Sistelo foi, assim, assolada por uma espécie de “surto turístico”, que obrigou a aldeia a “medidas de contingência”.
Além da 'tia' Amélia, também o padre Bruno decidiu colaborar, tendo cedido a residência paroquial para ali ser instalado um restaurante, que abre no próximo sábado.
“Até as minhas missas passaram a ter mais gente e a serem mais animadas?”, refere o jovem pároco.
A falta de unidades de alojamento é uma das lacunas que a crescente procura turística pôs a nu.
No total, diz o presidente da Junta, há meia dúzia de alojamentos, com oito camas.
“Mas há já muita gente a manifestar interesse de investir aqui nessa área”, assegura Sérgio Rodrigues.
Paralelamente, ao abrigo de uma candidatura ao programa Valorizar, no valor de 250 mil euros, a Casa do Castelo está a ser transformada em centro interpretativo da paisagem cultural, para acolher os turistas e os “guiar” para os vários recantos da aldeia, e um velho moinho está a ser recuperado.
À espera de aprovação, está mais uma candidatura, de 180 mil euros, para juntar mais meio quilómetro aos passadiços, dar nova vida a uma eira com 31 espigueiros, requalificar um miradouro e construir um parque de merendas.
“Temos de fazer pela vida e aproveitar a nossa galinha dos ovos de ouro.
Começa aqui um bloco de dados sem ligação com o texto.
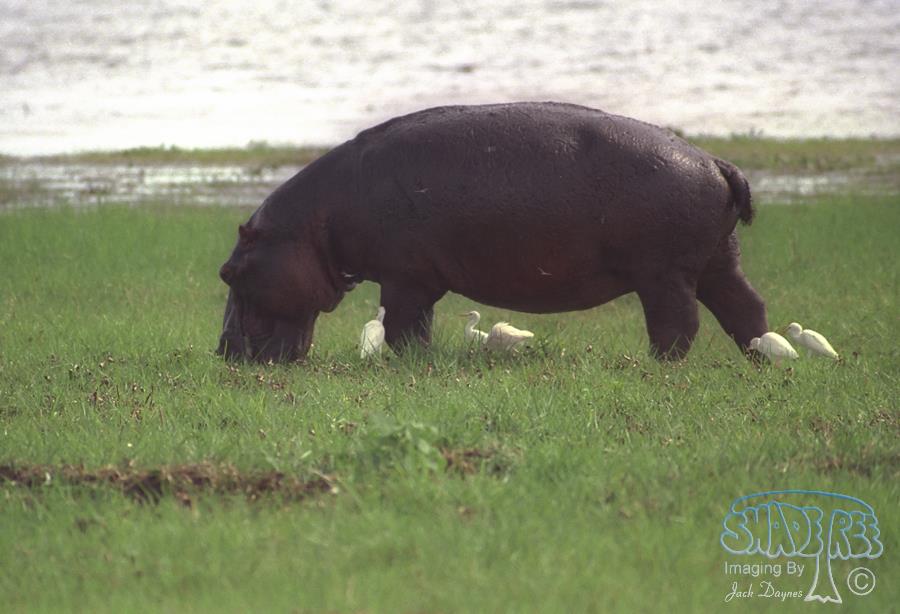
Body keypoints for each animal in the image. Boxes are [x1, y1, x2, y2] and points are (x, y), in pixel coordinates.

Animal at [217, 102, 767, 362]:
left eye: (228, 272)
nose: (222, 353)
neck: (313, 223)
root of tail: (715, 162)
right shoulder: (414, 279)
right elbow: (410, 325)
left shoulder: (406, 277)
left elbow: (404, 327)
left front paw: (419, 362)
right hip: (718, 261)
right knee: (745, 308)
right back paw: (762, 359)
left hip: (665, 274)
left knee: (678, 324)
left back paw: (654, 364)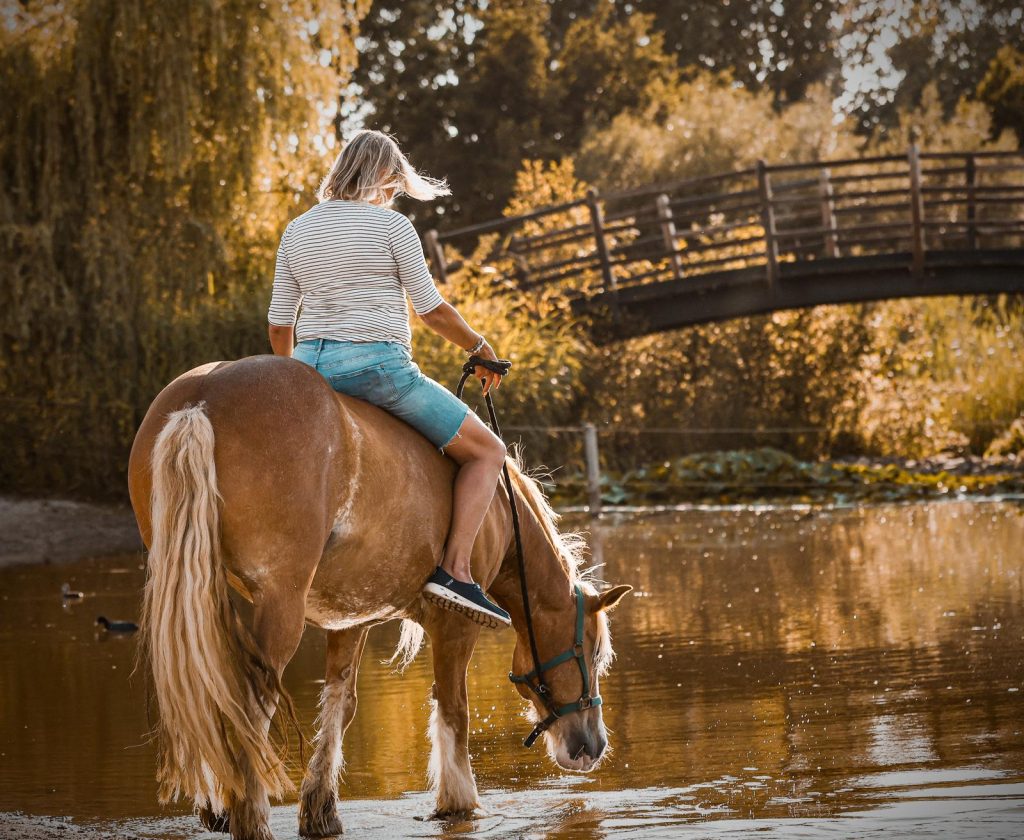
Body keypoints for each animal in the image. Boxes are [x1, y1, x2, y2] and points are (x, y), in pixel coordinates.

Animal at [127, 354, 631, 840]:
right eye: (592, 652)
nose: (592, 746)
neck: (499, 513)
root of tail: (201, 398)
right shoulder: (456, 626)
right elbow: (453, 712)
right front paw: (458, 805)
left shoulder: (348, 621)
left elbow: (339, 706)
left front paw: (321, 810)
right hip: (279, 605)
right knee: (250, 708)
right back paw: (250, 819)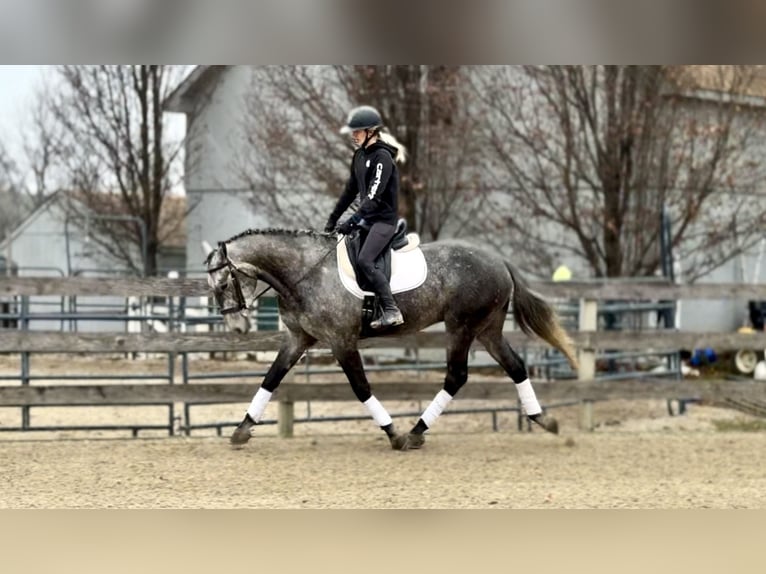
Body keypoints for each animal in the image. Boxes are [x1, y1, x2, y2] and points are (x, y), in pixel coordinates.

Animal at [205, 227, 579, 450]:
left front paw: (393, 433)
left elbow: (361, 388)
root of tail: (498, 260)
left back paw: (414, 432)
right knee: (515, 367)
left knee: (456, 376)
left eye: (223, 284)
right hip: (487, 329)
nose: (237, 328)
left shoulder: (341, 341)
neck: (305, 272)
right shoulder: (298, 339)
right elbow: (270, 379)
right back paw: (544, 420)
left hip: (461, 327)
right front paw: (241, 430)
Se os turistas nos procuram, há que saber prendê-los e fidelizá-los”, remata o presidente da Junta.
Em Sistelo, nas fraldas do Parque Nacional da Peneda-Gerês, o balir e o mugir ainda são os sons mais ouvidos, mas o roncar dos motores dos automóveis já lhes começa a fazer concorrência.
Os mais velhos – a 'tia' Amélia é uma das poucas exceções - olham com alguma perplexidade para a violação da pacatez da aldeia, mas os jovens encaram a nova realidade como uma oportunidade para construírem o seu futuro na terra que os viu nascer.